On October 22, the U.S. House passed the Corporate Transparency Act of 2019 (H.R. 2513) by a vote of 249-173. The bill, which now heads to the Senate, would, among other things, update anti-money laundering (AML) rules, and direct the U.S. Treasury Department’s Financial Crimes Enforcement Network (FinCEN) to collect and retain beneficial ownership information for corporations and limited liability companies for law enforcement agencies to access. Additionally, H.R. 2513 would update and revise the existing AML/Bank Secrecy Act framework to facilitate information sharing between law enforcement and regulators to prevent illicit activity such as terrorist financing and money laundering. The White House issued a statement of administration policy after the bill’s passage to commend the measure, emphasizing, however, that additional steps must be taken to improve H.R. 2513 as it moves along the legislative process: “These include aligning the definition of ‘beneficial owner’ to the [FinCEN’s] Customer Due Diligence Final Rule, protecting small businesses from unduly burdensome disclosure requirements, and providing for adequate access controls with respect to the information gathered under this bill’s new disclosure regime.”
On May 21, the Senate Committee on Banking, Housing, and Urban Affairs held a hearing entitled “Combating Illicit Financing By Anonymous Shell Companies Through the Collection of Beneficial Ownership Information.” The Committee heard from the same panel of witnesses who testified in November on the need for modernization of the Bank Secrecy Act/Anti-Money Laundering regime. (Covered by InfoBytes here.) Committee Chairman Mike Crapo opened the hearing by stressing the need to discuss ways in which beneficial ownership information collected in an effort to deter money laundering and terrorist financing through anonymous shell companies can be made more useful. Panelists from the Financial Crimes Enforcement Network, the FBI, and Office of the Comptroller of the Currency all emphasized the importance of creating a regime in which beneficial ownership is collected at the corporate formation stage and, for foreign entities, upon the time of registration with U.S. states to conduct business or upon establishing an account with a U.S. financial institution.
FinCEN grants permanent relief from Beneficial Ownership Rule for CDs and certain automatic renewal products
On September 7, the Financial Crimes Enforcement Network (FinCEN) issued a notice granting permanent relief for financial institutions from the Beneficial Ownership Rule’s requirements to obtain and verify the identity of beneficial owners of legal entity customers, with respect to certificate of deposit rollovers (CDs) and loans that renew automatically.
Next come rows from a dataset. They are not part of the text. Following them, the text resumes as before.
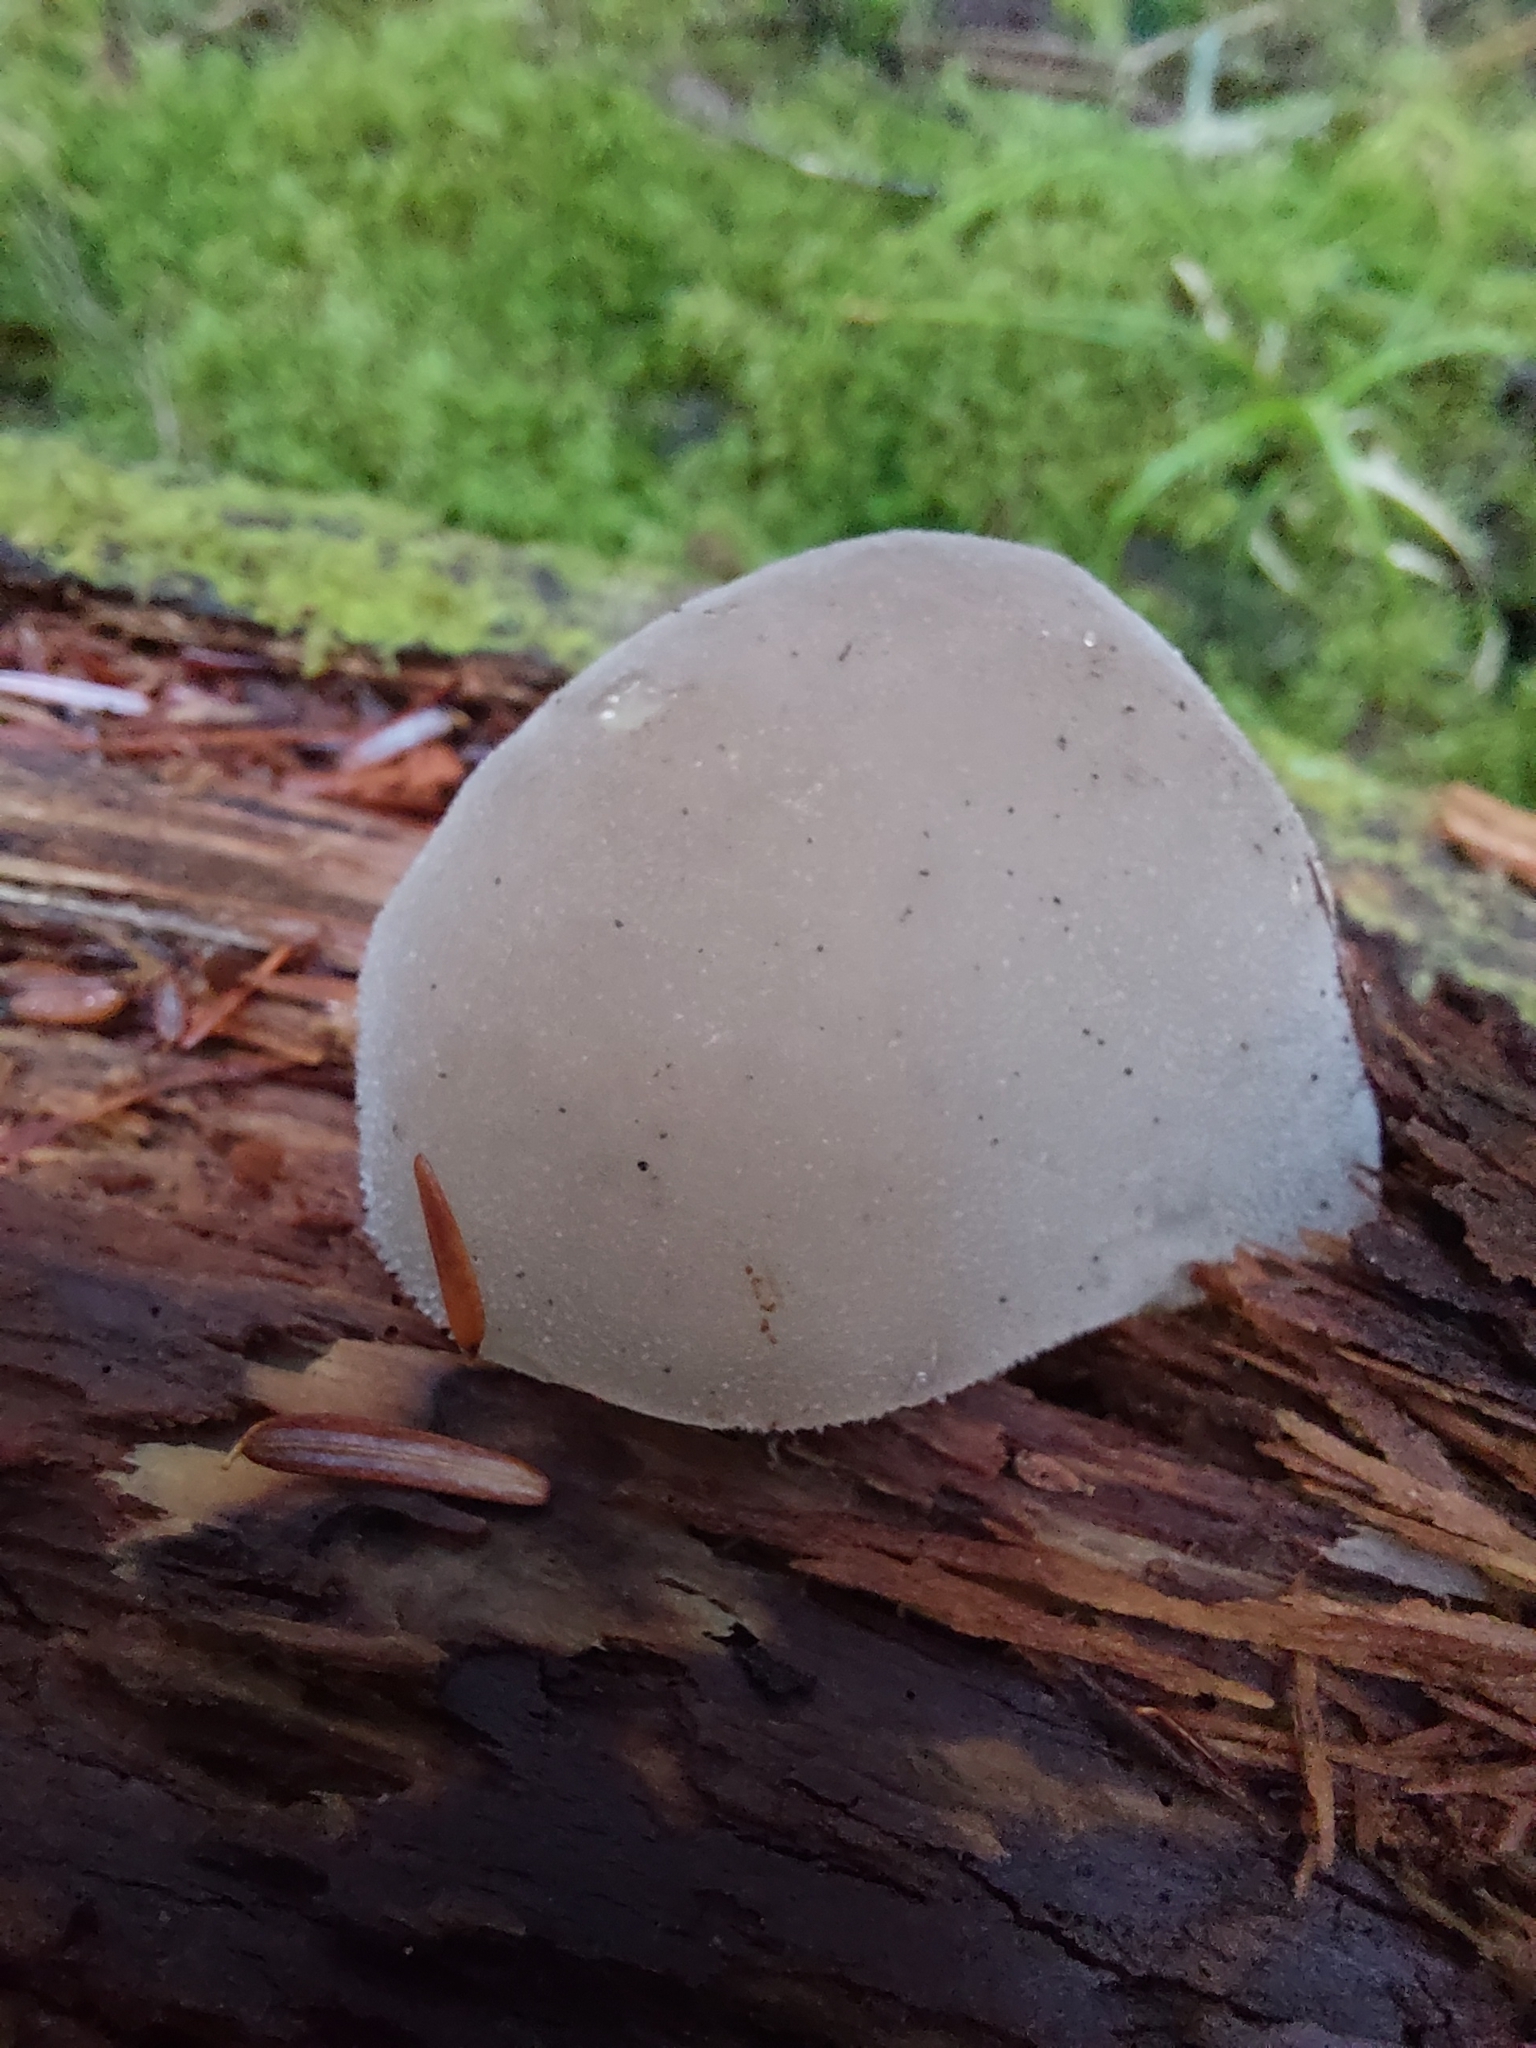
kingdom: Fungi
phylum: Basidiomycota
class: Agaricomycetes
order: Auriculariales
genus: Pseudohydnum
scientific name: Pseudohydnum gelatinosum
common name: Jelly tongue
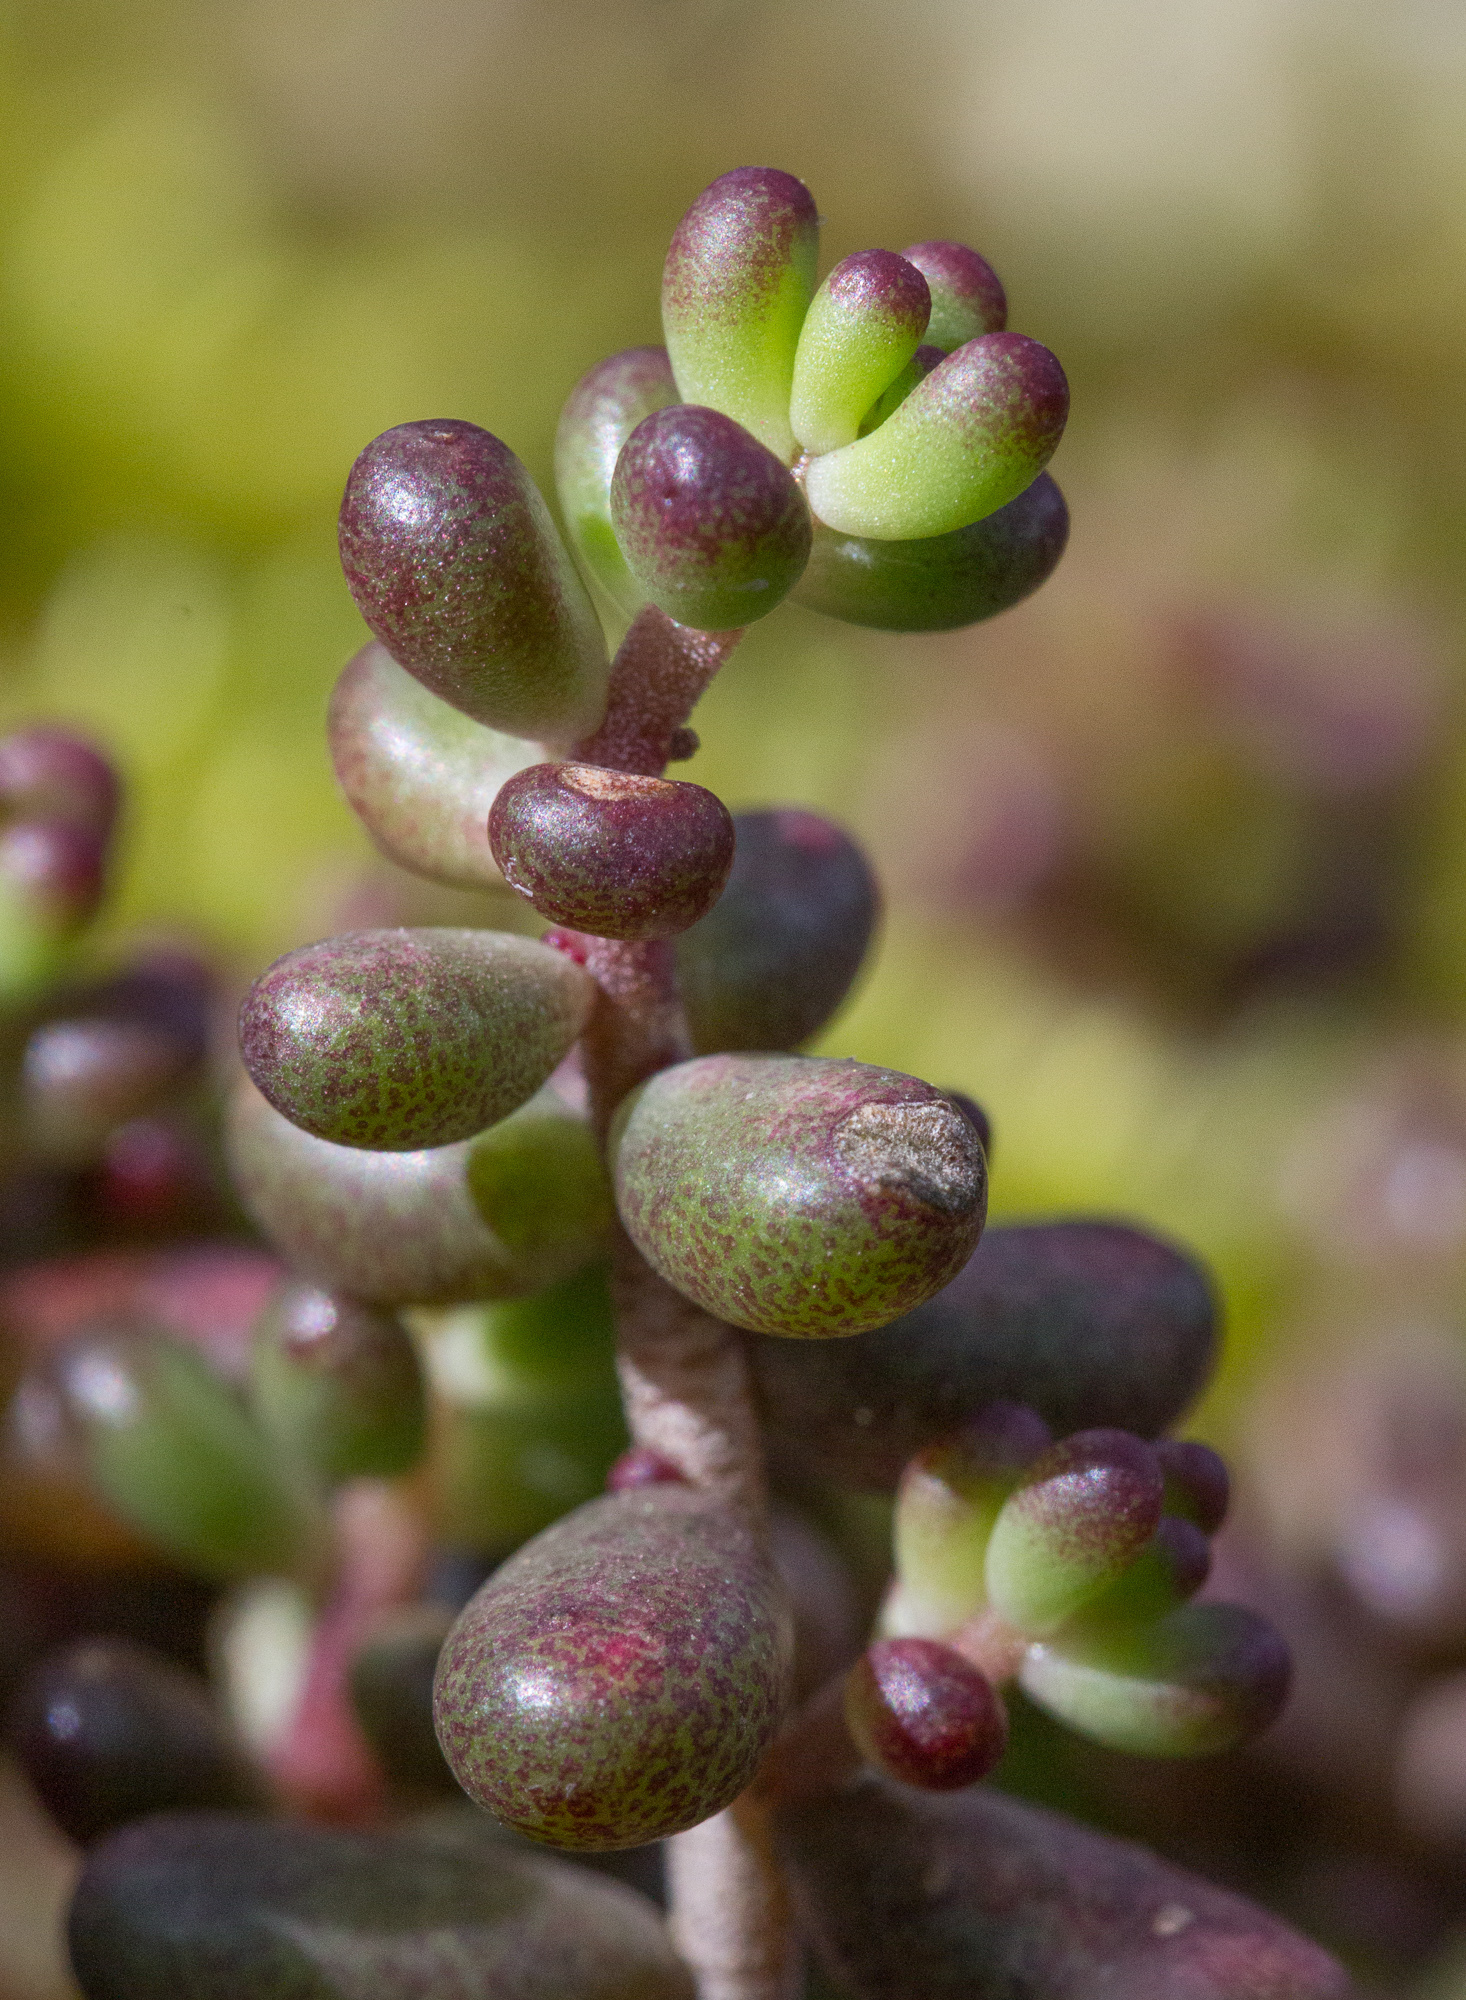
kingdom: Plantae
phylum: Tracheophyta
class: Magnoliopsida
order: Saxifragales
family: Crassulaceae
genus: Sedum
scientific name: Sedum album
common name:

The exception applies only to the rollover, renewal, modification, or extension of the following types of accounts occurring on or after May 11, 2018: CDs; existing loans, commercial lines of credit, and credit card accounts that do not require underwriting reviews; and safe deposit box rental renewals. The exception does not apply to the initial opening of these types of new accounts. FinCEN noted that it will not provide any other exception from a financial institution's anti-money laundering compliance obligations under the Bank Secrecy Act.